The grant will be used to create the López Scholars program, which promises full tuition, fees, meals, textbooks, housing, transportation, and childcare for up to five years.
The Hector and Gloria López Foundation is devoted to funding post-secondary education to Latino students in Texas. According to President Matson, this is the second-largest gift in university history, behind the Mays Family Foundation’s gift of $5 million in 2017 to create the Mays Center for Experiential Learning and Civic Engagement.
There is no application for the López Scholars program; recipients will be chosen at random, Rodriguez said.

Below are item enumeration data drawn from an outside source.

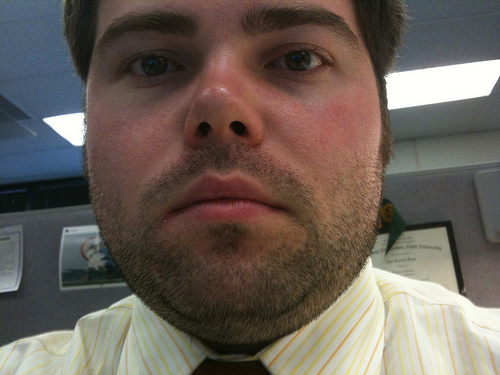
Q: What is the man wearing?
A: A striped shirt.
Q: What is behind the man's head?
A: Fluorescent lights.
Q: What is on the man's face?
A: A beard.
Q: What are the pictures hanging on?
A: A office wall.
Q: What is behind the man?
A: A dividing wall.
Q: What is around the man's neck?
A: A tie.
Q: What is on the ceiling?
A: Fluorescent lights.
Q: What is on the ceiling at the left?
A: A vent.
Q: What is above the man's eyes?
A: Eyebrows.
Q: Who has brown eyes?
A: The man.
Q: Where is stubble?
A: On man's face.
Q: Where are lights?
A: On the ceiling.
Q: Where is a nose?
A: On man's face.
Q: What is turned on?
A: Lights.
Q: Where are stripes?
A: On white shirt.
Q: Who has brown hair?
A: The man.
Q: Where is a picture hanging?
A: On the wall.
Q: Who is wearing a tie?
A: A man.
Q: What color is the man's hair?
A: Brown.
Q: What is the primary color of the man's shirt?
A: Yellow.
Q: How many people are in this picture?
A: One.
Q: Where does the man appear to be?
A: Office.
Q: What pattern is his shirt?
A: Striped.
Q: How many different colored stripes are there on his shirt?
A: Two.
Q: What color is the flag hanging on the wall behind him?
A: Green.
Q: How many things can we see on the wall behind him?
A: Four.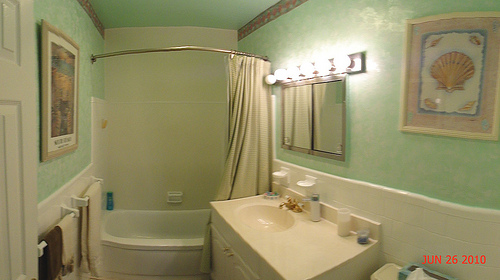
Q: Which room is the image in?
A: It is at the bathroom.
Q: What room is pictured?
A: It is a bathroom.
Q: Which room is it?
A: It is a bathroom.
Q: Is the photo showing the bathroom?
A: Yes, it is showing the bathroom.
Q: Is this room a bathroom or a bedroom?
A: It is a bathroom.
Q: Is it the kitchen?
A: No, it is the bathroom.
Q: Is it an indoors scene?
A: Yes, it is indoors.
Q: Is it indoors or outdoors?
A: It is indoors.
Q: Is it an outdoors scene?
A: No, it is indoors.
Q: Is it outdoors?
A: No, it is indoors.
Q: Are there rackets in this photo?
A: No, there are no rackets.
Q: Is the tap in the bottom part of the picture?
A: Yes, the tap is in the bottom of the image.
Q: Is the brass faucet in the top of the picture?
A: No, the faucet is in the bottom of the image.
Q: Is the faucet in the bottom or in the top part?
A: The faucet is in the bottom of the image.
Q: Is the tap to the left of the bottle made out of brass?
A: Yes, the faucet is made of brass.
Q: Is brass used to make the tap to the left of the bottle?
A: Yes, the faucet is made of brass.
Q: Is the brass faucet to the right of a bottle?
A: No, the tap is to the left of a bottle.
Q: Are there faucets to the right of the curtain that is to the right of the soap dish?
A: Yes, there is a faucet to the right of the curtain.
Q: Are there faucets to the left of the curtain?
A: No, the faucet is to the right of the curtain.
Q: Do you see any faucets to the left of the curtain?
A: No, the faucet is to the right of the curtain.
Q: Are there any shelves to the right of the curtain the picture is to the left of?
A: No, there is a faucet to the right of the curtain.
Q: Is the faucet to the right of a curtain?
A: Yes, the faucet is to the right of a curtain.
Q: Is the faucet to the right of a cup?
A: No, the faucet is to the right of a curtain.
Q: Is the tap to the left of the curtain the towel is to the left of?
A: No, the tap is to the right of the curtain.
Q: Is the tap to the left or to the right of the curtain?
A: The tap is to the right of the curtain.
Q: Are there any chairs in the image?
A: No, there are no chairs.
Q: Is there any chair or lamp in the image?
A: No, there are no chairs or lamps.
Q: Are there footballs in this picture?
A: No, there are no footballs.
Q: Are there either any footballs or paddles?
A: No, there are no footballs or paddles.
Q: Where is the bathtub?
A: The bathtub is in the bathroom.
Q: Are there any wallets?
A: No, there are no wallets.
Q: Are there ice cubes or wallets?
A: No, there are no wallets or ice cubes.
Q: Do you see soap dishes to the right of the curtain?
A: Yes, there is a soap dish to the right of the curtain.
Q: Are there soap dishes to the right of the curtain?
A: Yes, there is a soap dish to the right of the curtain.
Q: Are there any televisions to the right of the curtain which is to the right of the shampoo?
A: No, there is a soap dish to the right of the curtain.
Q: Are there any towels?
A: Yes, there is a towel.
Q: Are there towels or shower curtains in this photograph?
A: Yes, there is a towel.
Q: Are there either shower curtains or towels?
A: Yes, there is a towel.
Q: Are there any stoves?
A: No, there are no stoves.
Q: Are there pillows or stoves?
A: No, there are no stoves or pillows.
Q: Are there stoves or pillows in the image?
A: No, there are no stoves or pillows.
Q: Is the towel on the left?
A: Yes, the towel is on the left of the image.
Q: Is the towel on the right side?
A: No, the towel is on the left of the image.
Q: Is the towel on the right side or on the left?
A: The towel is on the left of the image.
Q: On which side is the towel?
A: The towel is on the left of the image.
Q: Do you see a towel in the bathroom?
A: Yes, there is a towel in the bathroom.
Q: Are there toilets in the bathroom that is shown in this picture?
A: No, there is a towel in the bathroom.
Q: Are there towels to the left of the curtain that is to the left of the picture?
A: Yes, there is a towel to the left of the curtain.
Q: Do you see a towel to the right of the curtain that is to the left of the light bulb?
A: No, the towel is to the left of the curtain.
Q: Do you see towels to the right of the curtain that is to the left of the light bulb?
A: No, the towel is to the left of the curtain.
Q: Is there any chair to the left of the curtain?
A: No, there is a towel to the left of the curtain.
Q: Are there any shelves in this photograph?
A: No, there are no shelves.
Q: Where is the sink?
A: The sink is in the bathroom.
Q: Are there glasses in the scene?
A: No, there are no glasses.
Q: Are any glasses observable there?
A: No, there are no glasses.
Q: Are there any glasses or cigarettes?
A: No, there are no glasses or cigarettes.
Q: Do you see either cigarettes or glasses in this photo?
A: No, there are no glasses or cigarettes.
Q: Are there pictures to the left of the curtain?
A: Yes, there is a picture to the left of the curtain.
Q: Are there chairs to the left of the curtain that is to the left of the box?
A: No, there is a picture to the left of the curtain.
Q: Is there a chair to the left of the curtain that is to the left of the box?
A: No, there is a picture to the left of the curtain.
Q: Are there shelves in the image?
A: No, there are no shelves.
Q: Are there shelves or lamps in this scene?
A: No, there are no shelves or lamps.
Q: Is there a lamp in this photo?
A: No, there are no lamps.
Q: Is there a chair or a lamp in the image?
A: No, there are no lamps or chairs.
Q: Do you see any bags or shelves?
A: No, there are no shelves or bags.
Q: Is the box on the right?
A: Yes, the box is on the right of the image.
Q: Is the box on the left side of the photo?
A: No, the box is on the right of the image.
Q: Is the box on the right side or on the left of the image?
A: The box is on the right of the image.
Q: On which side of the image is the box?
A: The box is on the right of the image.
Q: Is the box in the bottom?
A: Yes, the box is in the bottom of the image.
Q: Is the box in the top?
A: No, the box is in the bottom of the image.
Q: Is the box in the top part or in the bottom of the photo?
A: The box is in the bottom of the image.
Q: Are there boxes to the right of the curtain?
A: Yes, there is a box to the right of the curtain.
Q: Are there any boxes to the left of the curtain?
A: No, the box is to the right of the curtain.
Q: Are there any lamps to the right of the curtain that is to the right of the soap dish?
A: No, there is a box to the right of the curtain.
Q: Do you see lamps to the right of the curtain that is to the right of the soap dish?
A: No, there is a box to the right of the curtain.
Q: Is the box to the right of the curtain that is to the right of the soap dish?
A: Yes, the box is to the right of the curtain.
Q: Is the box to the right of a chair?
A: No, the box is to the right of the curtain.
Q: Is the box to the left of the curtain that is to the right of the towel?
A: No, the box is to the right of the curtain.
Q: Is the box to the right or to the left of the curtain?
A: The box is to the right of the curtain.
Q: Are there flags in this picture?
A: No, there are no flags.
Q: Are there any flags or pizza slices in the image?
A: No, there are no flags or pizza slices.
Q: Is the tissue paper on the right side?
A: Yes, the tissue paper is on the right of the image.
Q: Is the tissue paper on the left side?
A: No, the tissue paper is on the right of the image.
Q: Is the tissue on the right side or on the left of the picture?
A: The tissue is on the right of the image.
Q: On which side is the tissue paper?
A: The tissue paper is on the right of the image.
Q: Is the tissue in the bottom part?
A: Yes, the tissue is in the bottom of the image.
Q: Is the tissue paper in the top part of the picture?
A: No, the tissue paper is in the bottom of the image.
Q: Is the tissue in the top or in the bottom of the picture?
A: The tissue is in the bottom of the image.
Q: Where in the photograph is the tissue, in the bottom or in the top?
A: The tissue is in the bottom of the image.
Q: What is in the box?
A: The tissue is in the box.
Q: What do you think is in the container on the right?
A: The tissue is in the box.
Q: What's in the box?
A: The tissue is in the box.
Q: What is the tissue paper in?
A: The tissue paper is in the box.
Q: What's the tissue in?
A: The tissue paper is in the box.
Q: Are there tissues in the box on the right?
A: Yes, there is a tissue in the box.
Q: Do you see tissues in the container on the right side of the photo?
A: Yes, there is a tissue in the box.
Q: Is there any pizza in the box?
A: No, there is a tissue in the box.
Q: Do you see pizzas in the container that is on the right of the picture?
A: No, there is a tissue in the box.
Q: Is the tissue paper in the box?
A: Yes, the tissue paper is in the box.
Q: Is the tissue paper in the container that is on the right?
A: Yes, the tissue paper is in the box.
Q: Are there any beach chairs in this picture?
A: No, there are no beach chairs.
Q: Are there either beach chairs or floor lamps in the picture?
A: No, there are no beach chairs or floor lamps.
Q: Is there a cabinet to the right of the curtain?
A: No, there is a soap dish to the right of the curtain.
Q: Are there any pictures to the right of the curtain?
A: Yes, there is a picture to the right of the curtain.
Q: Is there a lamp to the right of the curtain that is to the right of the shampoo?
A: No, there is a picture to the right of the curtain.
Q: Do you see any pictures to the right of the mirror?
A: Yes, there is a picture to the right of the mirror.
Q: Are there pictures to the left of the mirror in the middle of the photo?
A: No, the picture is to the right of the mirror.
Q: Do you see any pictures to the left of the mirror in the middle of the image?
A: No, the picture is to the right of the mirror.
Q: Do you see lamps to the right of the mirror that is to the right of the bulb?
A: No, there is a picture to the right of the mirror.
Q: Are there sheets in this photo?
A: No, there are no sheets.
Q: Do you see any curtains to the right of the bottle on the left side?
A: Yes, there is a curtain to the right of the bottle.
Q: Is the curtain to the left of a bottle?
A: No, the curtain is to the right of a bottle.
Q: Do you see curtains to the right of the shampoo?
A: Yes, there is a curtain to the right of the shampoo.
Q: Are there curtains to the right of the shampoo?
A: Yes, there is a curtain to the right of the shampoo.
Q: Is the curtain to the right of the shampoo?
A: Yes, the curtain is to the right of the shampoo.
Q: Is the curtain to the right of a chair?
A: No, the curtain is to the right of the shampoo.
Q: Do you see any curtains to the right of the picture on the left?
A: Yes, there is a curtain to the right of the picture.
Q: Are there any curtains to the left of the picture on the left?
A: No, the curtain is to the right of the picture.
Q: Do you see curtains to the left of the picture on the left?
A: No, the curtain is to the right of the picture.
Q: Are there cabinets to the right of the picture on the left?
A: No, there is a curtain to the right of the picture.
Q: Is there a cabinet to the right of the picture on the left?
A: No, there is a curtain to the right of the picture.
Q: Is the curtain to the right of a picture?
A: Yes, the curtain is to the right of a picture.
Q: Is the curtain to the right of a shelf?
A: No, the curtain is to the right of a picture.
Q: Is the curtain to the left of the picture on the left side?
A: No, the curtain is to the right of the picture.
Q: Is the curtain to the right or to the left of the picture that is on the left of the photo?
A: The curtain is to the right of the picture.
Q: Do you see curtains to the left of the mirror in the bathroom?
A: Yes, there is a curtain to the left of the mirror.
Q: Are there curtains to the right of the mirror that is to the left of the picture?
A: No, the curtain is to the left of the mirror.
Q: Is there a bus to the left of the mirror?
A: No, there is a curtain to the left of the mirror.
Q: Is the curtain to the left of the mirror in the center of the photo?
A: Yes, the curtain is to the left of the mirror.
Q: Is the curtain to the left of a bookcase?
A: No, the curtain is to the left of the mirror.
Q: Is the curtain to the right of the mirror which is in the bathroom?
A: No, the curtain is to the left of the mirror.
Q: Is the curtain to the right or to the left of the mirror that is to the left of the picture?
A: The curtain is to the left of the mirror.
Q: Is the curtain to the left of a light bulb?
A: Yes, the curtain is to the left of a light bulb.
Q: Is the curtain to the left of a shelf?
A: No, the curtain is to the left of a light bulb.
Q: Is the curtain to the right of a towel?
A: Yes, the curtain is to the right of a towel.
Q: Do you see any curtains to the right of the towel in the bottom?
A: Yes, there is a curtain to the right of the towel.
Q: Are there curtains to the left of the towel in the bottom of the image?
A: No, the curtain is to the right of the towel.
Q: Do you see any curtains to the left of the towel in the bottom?
A: No, the curtain is to the right of the towel.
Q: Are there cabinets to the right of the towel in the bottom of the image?
A: No, there is a curtain to the right of the towel.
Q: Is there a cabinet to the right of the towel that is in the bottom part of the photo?
A: No, there is a curtain to the right of the towel.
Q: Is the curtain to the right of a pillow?
A: No, the curtain is to the right of a towel.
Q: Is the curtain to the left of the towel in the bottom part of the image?
A: No, the curtain is to the right of the towel.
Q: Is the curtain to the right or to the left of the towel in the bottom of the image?
A: The curtain is to the right of the towel.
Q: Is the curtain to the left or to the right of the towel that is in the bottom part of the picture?
A: The curtain is to the right of the towel.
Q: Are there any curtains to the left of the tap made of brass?
A: Yes, there is a curtain to the left of the faucet.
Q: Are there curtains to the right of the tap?
A: No, the curtain is to the left of the tap.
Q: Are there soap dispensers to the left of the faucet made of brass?
A: No, there is a curtain to the left of the tap.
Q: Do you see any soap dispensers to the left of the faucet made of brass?
A: No, there is a curtain to the left of the tap.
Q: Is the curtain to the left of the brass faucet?
A: Yes, the curtain is to the left of the faucet.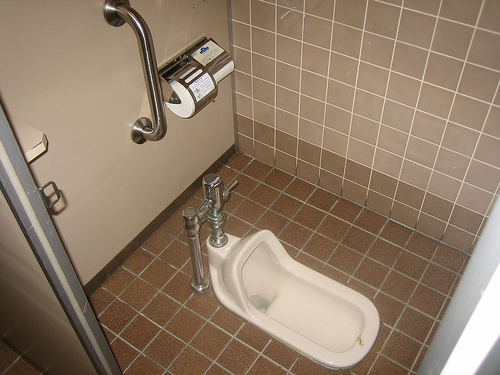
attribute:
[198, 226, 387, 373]
urinal — squat, japanese toilet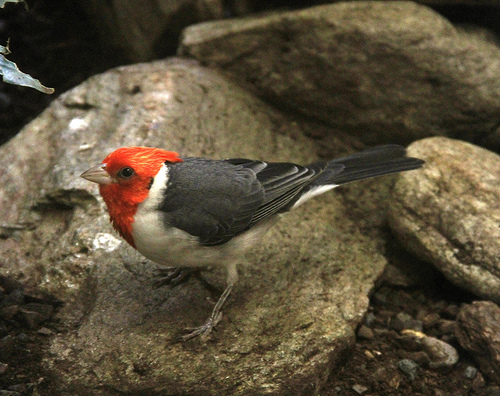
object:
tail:
[308, 146, 427, 189]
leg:
[206, 281, 231, 325]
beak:
[79, 160, 116, 186]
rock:
[175, 0, 500, 148]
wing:
[160, 157, 320, 247]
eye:
[115, 164, 138, 181]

Eligible students are Latinos with financial needs who will be the first in their families to graduate from college.
The first cohort of López Scholars, which will consist of 15 students, will be launched this fall.
The foundation’s creators, Hector and Gloria López, were very involved in politics and education in their South Texas town of Alice, where they made a vast fortune from their cattle business and smart investments in oil and gas.
They left all of their assets to the foundation, and they left the foundation to Rodriguez, their nephew.
Matson called the contribution a “monumental gift,” one that supports the school’s core value to be a catalyst for opportunity, especially for Latino students.
Biology junior Yirha Navarrete, 20, was born in Mexico and moved to Austin when she was 6 years old. Navarrete said college didn’t seem realistic for her because of her background, but that dream is now possible because of people like Rodriguez and the programs he is helping to create.
“I don’t have any family [in the United States] except my parents,” Navarrete said. “But I’ve realized I’m not alone…the university is your family, the people giving out scholarships are your family, other Latino students are your family.”
A&M regent Elaine Mendoza praised Rodriguez for his effort in continuing his aunt and uncle’s vision for Latinos in higher education.
“This foundation serves as a model across this country for what is possible,” Mendoza said. “Thank you for entrusting us with this incredible gift. We will not let you down.”